Dia 18 de outubro de 1964. O Maracanã, maior templo do futebol, está pintado de Fla-Flu.
A bola desfila pelo tapete verde à procura de chuteiras imortais, hipnotizando 136.606 apaixonados torcedores. Por 90 minutos, o Rio de Janeiro para e testemunha o clássico iniciado 40 minutos antes do nada.
Em campo, ainda no primeiro tempo, após passe pelo meio da zaga, Ubiracy recebe e empurra a bola para o fundo das redes rubro-negras: 1 a 0 para o Flu.
Festa pó de arroz!
Literalmente, um gol de cinema, capturado pelas câmeras cronistas do Canal 100. Aos 22 anos, o jovem negro calava o Maracanã.
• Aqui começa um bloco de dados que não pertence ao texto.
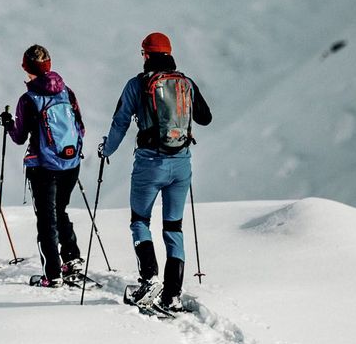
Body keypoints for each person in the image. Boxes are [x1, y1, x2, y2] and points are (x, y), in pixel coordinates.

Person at [99, 31, 213, 311]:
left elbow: (120, 122)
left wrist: (106, 150)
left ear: (146, 55)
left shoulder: (136, 85)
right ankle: (172, 294)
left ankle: (149, 279)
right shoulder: (185, 83)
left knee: (140, 221)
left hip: (149, 165)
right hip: (182, 163)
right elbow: (205, 118)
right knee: (174, 226)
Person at [11, 45, 88, 288]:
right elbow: (80, 128)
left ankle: (52, 275)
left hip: (43, 167)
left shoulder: (28, 99)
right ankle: (72, 258)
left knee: (46, 220)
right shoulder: (67, 92)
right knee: (60, 211)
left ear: (27, 68)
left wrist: (8, 125)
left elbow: (19, 137)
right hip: (71, 163)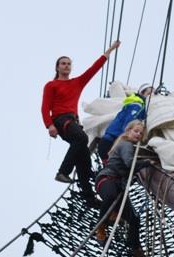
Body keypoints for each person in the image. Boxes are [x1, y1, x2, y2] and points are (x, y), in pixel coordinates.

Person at [41, 41, 121, 203]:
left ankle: (89, 197)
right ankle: (63, 172)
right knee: (82, 139)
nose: (66, 66)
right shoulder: (52, 85)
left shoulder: (76, 82)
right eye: (63, 63)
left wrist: (109, 51)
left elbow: (93, 69)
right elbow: (44, 108)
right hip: (60, 120)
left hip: (74, 122)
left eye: (69, 64)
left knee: (83, 158)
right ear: (57, 67)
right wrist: (49, 125)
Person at [94, 119, 147, 257]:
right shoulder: (126, 144)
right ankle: (101, 227)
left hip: (119, 187)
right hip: (107, 179)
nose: (138, 135)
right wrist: (147, 162)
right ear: (128, 131)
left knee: (134, 219)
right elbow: (130, 163)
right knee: (110, 196)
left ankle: (135, 249)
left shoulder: (133, 148)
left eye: (141, 133)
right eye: (136, 131)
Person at [97, 83, 153, 160]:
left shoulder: (138, 105)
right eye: (149, 93)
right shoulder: (137, 105)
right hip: (111, 143)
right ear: (142, 94)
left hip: (108, 142)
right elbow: (128, 125)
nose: (152, 96)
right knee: (116, 168)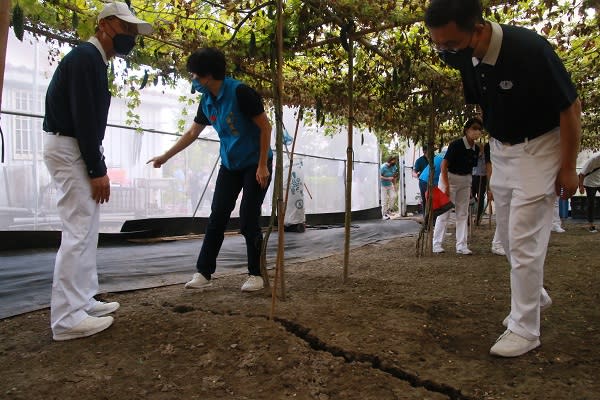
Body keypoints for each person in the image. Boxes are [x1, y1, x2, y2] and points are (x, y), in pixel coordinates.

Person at [426, 0, 581, 357]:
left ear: (477, 29)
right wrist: (496, 150)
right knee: (508, 238)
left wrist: (568, 167)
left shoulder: (529, 49)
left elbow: (570, 108)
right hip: (503, 150)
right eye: (439, 44)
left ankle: (525, 328)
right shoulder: (461, 54)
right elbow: (485, 104)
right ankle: (535, 295)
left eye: (450, 44)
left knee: (525, 238)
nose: (445, 52)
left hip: (541, 147)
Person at [42, 2, 153, 341]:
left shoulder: (94, 62)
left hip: (74, 145)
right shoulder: (85, 59)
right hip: (69, 146)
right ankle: (66, 319)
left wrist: (93, 161)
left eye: (133, 32)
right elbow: (84, 117)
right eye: (126, 29)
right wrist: (96, 167)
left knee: (86, 227)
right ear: (104, 25)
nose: (130, 37)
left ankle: (83, 300)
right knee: (77, 230)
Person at [148, 48, 273, 292]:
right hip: (230, 164)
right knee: (217, 216)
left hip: (255, 162)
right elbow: (192, 133)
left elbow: (265, 128)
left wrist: (262, 165)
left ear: (208, 76)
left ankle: (256, 274)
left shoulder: (241, 93)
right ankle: (203, 272)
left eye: (195, 76)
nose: (193, 81)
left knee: (248, 217)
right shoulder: (206, 101)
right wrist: (165, 157)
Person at [432, 118, 480, 254]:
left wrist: (469, 186)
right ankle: (436, 244)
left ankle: (461, 245)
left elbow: (471, 168)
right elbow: (444, 165)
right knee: (444, 212)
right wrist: (446, 185)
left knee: (463, 213)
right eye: (474, 128)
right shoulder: (456, 145)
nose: (477, 132)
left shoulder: (475, 148)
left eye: (479, 129)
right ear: (467, 130)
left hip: (465, 180)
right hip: (450, 178)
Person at [578, 152, 600, 232]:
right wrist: (581, 186)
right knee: (591, 203)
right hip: (590, 182)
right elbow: (582, 173)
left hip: (599, 180)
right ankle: (591, 225)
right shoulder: (594, 159)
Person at [471, 141, 487, 225]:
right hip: (473, 176)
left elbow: (487, 167)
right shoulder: (473, 155)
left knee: (480, 197)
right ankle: (468, 218)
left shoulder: (485, 156)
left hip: (482, 177)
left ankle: (477, 218)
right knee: (470, 196)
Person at [413, 145, 429, 215]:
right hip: (424, 183)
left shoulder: (435, 158)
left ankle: (434, 218)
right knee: (425, 199)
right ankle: (426, 217)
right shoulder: (419, 160)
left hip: (434, 182)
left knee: (435, 200)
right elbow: (414, 172)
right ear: (424, 151)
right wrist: (417, 175)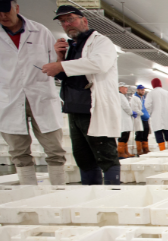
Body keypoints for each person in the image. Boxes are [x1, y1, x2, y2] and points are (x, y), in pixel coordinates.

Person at [0, 0, 66, 186]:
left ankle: (59, 193)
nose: (1, 16)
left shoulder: (40, 31)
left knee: (55, 149)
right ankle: (28, 193)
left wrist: (60, 58)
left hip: (41, 96)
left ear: (17, 8)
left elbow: (53, 61)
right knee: (18, 151)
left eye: (5, 11)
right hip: (9, 98)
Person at [41, 5, 120, 185]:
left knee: (105, 155)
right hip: (74, 110)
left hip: (93, 108)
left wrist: (60, 66)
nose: (67, 24)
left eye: (71, 19)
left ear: (84, 20)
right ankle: (91, 196)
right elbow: (67, 74)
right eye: (63, 22)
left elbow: (98, 64)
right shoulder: (71, 47)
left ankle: (113, 197)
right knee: (83, 157)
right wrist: (60, 58)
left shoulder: (101, 42)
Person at [144, 77, 168, 150]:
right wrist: (167, 107)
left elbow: (147, 105)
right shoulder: (167, 93)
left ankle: (162, 153)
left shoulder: (151, 93)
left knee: (159, 136)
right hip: (166, 118)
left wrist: (151, 111)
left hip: (156, 118)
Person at [116, 85, 134, 158]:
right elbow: (126, 107)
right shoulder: (120, 96)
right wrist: (132, 112)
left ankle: (125, 152)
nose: (127, 89)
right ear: (121, 88)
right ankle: (121, 153)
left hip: (124, 119)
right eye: (125, 87)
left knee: (125, 137)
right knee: (123, 137)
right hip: (124, 120)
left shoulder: (121, 96)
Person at [134, 84, 150, 154]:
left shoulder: (143, 99)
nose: (143, 91)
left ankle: (145, 150)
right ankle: (139, 151)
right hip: (140, 119)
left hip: (145, 119)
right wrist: (142, 114)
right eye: (141, 90)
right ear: (137, 90)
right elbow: (135, 109)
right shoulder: (135, 98)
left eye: (143, 90)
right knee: (139, 135)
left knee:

“O silêncio da torcida do Flamengo no gol de Ubiracy foi mais ensurdecedor do que a comemoração da torcida tricolor”, declarou aos jornais na época o genial Nélson Rodrigues, fanático torcedor do Fluminense.
Com aquele tento, Ubiracy foi alçado aos status de herói. O Tricolor das Laranjeiras seguiu forte rumo ao título carioca, com um escrete repleto de craques, como Castilho, Carlos Alberto Torres e Didi.
A fama entrava em campo. Calar o maior estádio do mundo parecia ser a especialidade do
jovem atacante. Um ano antes, na final dos aspirantes, Ubiracy fez o gol do título contra o rival
histórico Flamengo, diante de 177 mil torcedores. Predestinado, Ubiracy, mineiro de Leopoldina, viveu tempos de glória, ofuscando até mesmo um rei, outro filho das Minas Gerais,
de Três Corações. “O público veio ver Pelé, mas viu Ubiracy”, dizia a manchete do jornal após a vitória de 4 a 2 do Fluminense sobre o Santos em pleno estádio do Pacaembu, pelo Torneio RioSão Paulo, em 1963. Naquela noite, fez dois gols. Foi o rei.
Na sequência da carreira, atuou também por equipes do México, onde se tornou ídolo, e Equador. Futebol era paixão. “A gente jogava por amor”, dizia Ubiracy. Porém, a fama é efêmera. Em 2009, 45 anos após Ubiracy
viver a glória no Maracanã, eu, à época repórter, o encontrei distante dos holofotes. Em silêncio. Aos 66 anos, anônimo, Ubiracy morava em uma casa simples no Parque Três Marias, periferia de Taubaté, e ele não costumava colocar os pés na rua. À época, vivia com uma aposentadoria de R$ 460. Não contava as suas histórias incríveis aos vizinhos, sobre o futebol, temendo que pensassem que ele estava fantasiando. “Aqui, ninguém me conhece, quando está no auge, tem aplausos, depois, ninguém se lembra de você”, me contou o craque.
Para aquietar a saudade, ele lia os velhos recortes de jornal. A memória, seu bem mais valioso, estava em risco. Médicos tinham diagnosticado mal de Alzheimer.
E quando a saudade apertava, Ubiracy sentava-se no quintal, só, com os recortes à mão. Por instantes, voltava no tempo. Parecia ouvir o coro de 150 mil almas. Depois, voltava ao presente. Com o diagnóstico, Ubiracy abateu-se. Parecia só aguardar o tempo passar, até seu apito final. Esperar seu minuto de silêncio.
Em 5 de maio de 2015, Ubiracy morreu. Em silêncio. Um silêncio de ensurdecer o Maracanã.